The speculative nature of short selling suggests that the shorts were probably prepping for a Greece-influenced selloff weeks ago. The most recent short interest data indicates this is the case, as a few of the widely traded index ETFs saw larger than normal increases in short positions.
Click to Enlarge Knowing where the short sellers have increased their positions can be a key component of making the right buys on major corrections like the one we’re seeing today, courtesy of Greece.
The mechanics are simple: If short sellers are increasing their positions ahead of a pullback, it means the positions are likely to have been “presold” — thus, there are likely to be fewer sellers in the market on a heavily shorted position.
Even more attractive is the other side of the trade, when the market is on the other side of this slippery “Greece spot.” These “presold” securities will be among the first to see buyers enter into the marketplace as short sellers rush to close out their profitable positions. This action alone should help to stabilize more heavily shorted positions.
Short interest data shows us that ahead of today, traders were particularly bearish on cybersecurity, banks, real estate and broader tech. From a sentiment perspective, these groups should not only see shallower pullbacks, but also the first signs of strong buying on a recovery.
In other words, if you’re inclined to “buy the dips,” this is where your nose should be.

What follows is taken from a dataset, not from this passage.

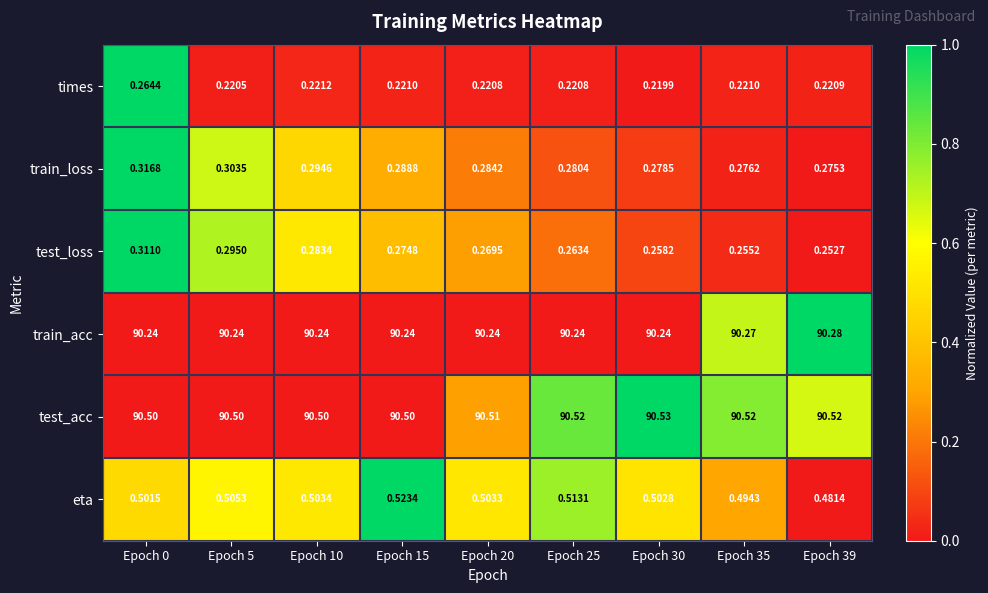

Rank the series by their maximum value, from highest to lowest.

test_acc, train_acc, eta, train_loss, test_loss, times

Let’s take a closer look at where you’ll soon find some attractive entry points.
3 Dips to Buy: Purefunds ISE Cyber Security ETF (HACK)
From a technical perspective, the ETF is beating the market’s returns by a wide margin, and HACK shares are just above what should be significant support at their 50-day trendline.
The surge in short interest should enhance technical support, putting HACK at the top of our “buy the dips” list.
3 Dips to Buy: SPDR S&P Bank ETF (KBE)
Banking stocks have been benefiting from the seemingly increasing likelihood of an interest-rate hike as higher rates equal better fundamentals. SPDR S&P Bank ETF (KBE) units have led the market all year and are trading well above technical support.
The surge in short interest only improves the outlook for the banking ETF as a short covering rally will help catapult the shares from any decline.
Watch for dip-buying opportunities at the $36 and $35.30 levels.
3 Dips to Buy: Powershares QQQ Trust (QQQ)
Of the three “buy the dip” candidates, the Powershares QQQ Trust (QQQ) has the more tepid outlook, but it still represents a long-term opportunity.
Short interest on the QQQ has been on the rise and should soon match its February highs, which acted as the catalyst for a 6.5% rally. Earnings on many of the big QQQ names helped to spark the rally, and earning season is right around the corner. While a decline to $106.50 will see support, we would be more excited about picking up the shares at the $105 level for a long-term buy.
As of this writing, Johnson Research Group did not hold a position in any of the aforementioned securities.